**Passage**
....
A listener’s comment on the Marketplace website left a related, and probably more effectively thorough response in regards to these issues, and in pointing out a couple of the glaring deficiencies of the story (and I would say that entire program)…

“I’m surprised that Marketplace reported on this research so uncritically, as if it somehow blunted the very real issue of income inequality raised by the Occupy movement. The protesters were not shouting themselves hoarse about a songwriter or an app designer lucky enough to make a few hundred thousand one year. They were talking about the investment bankers and corporate tycoons whose wealth gives them access to political power the vast majority of Americans will never have–the people whose unbridled greed and hubris brought the economy to the brink of collapse with almost complete impunity. This is in fact NOT a group that millions of Americans move in and out of each year. If the Occupiers got something wrong it was their math–rather than “the 1%,” it’s probably more like the .01% or maybe even the .0001%. But then again, “We are the 99.999%” doesn’t quote have the same ring….”

“Two things about this report: First, it seems that the more relevant “1%” is not income but wealth. I doubt that that population fluctuates nearly as much as income. Second, if Rank and Hirschl were actually interested in a fair discussion of government policy, they would also discuss what portion of the population spends time in the bottom 10% or 20% of the income scale. This report is silent in that regard, even though Rank and Hirschl probably have access to that data….”

This video on how literally ‪The 1% Are Literally Rich Beyond Measure‬ details some of the key points of the reporting on the topic…

We cannot provide even a brief addressing of this topic without noting what is possibly one of the most disgraceful aspects of mass wealth inequality, that of how Inequality Affects Health. As friend and colleague Dr. Karen Korn once pointed out, “Inequality damages us all. Human health. Environmental health. Political health. It’s unhealthy for any society to have great disparity of income, and even more unhealthy to have a great disparity of wealth. This is clearly demonstrated in history. Why do we even want to question this ‘fact’ unless if it is to attempt to create some sort of collective cognitive dissonance?”

Good question. And speaking of inequality and health, there’s the always relevant Yves Smith, who posted a piece featuring David Llewellyn-Smith on how ebola is an economic black swan, highlighting some of the dramatic consequences which transpire when we default our response to collective problems to “individual incentives” and traditional “market forces.” This specific case is regarding the economic causalities behind the ebola outbreak, but it could very well be about any number such health crisis caused by such related neoliberal economic policies. For in the end, we all pay when this kind of inequality becomes systemic throughout the very processes that our society functions upon, and the kinds of problems it responds to.
....
**Input for this task**
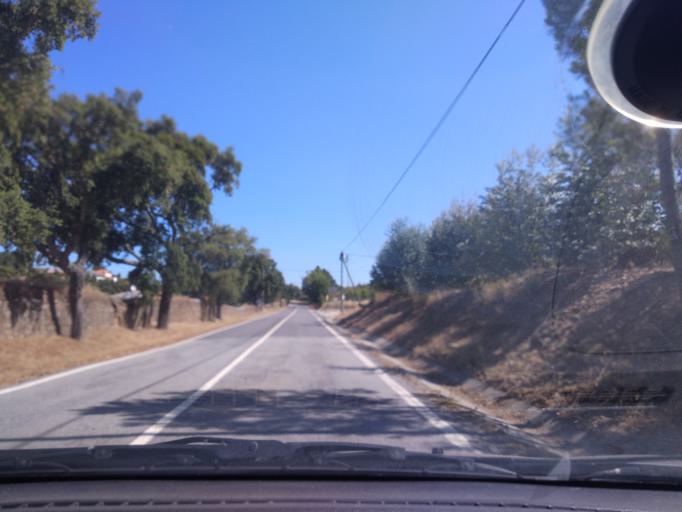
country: PT
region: Castelo Branco
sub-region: Castelo Branco
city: Castelo Branco
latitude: 39.7439
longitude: -7.6209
....
**Brief 1**
Name every person mentioned in the passage on income inequality.
**Brief 2**
Please copy out the location entry above line for line, leaving the picture out.

**Final answer 1**
- Rank
- Hirschl
- Dr. Karen Korn
- Yves Smith
- David Llewellyn-Smith

**Final answer 2**
country: PT
region: Castelo Branco
sub-region: Castelo Branco
city: Castelo Branco
latitude: 39.7439
longitude: -7.6209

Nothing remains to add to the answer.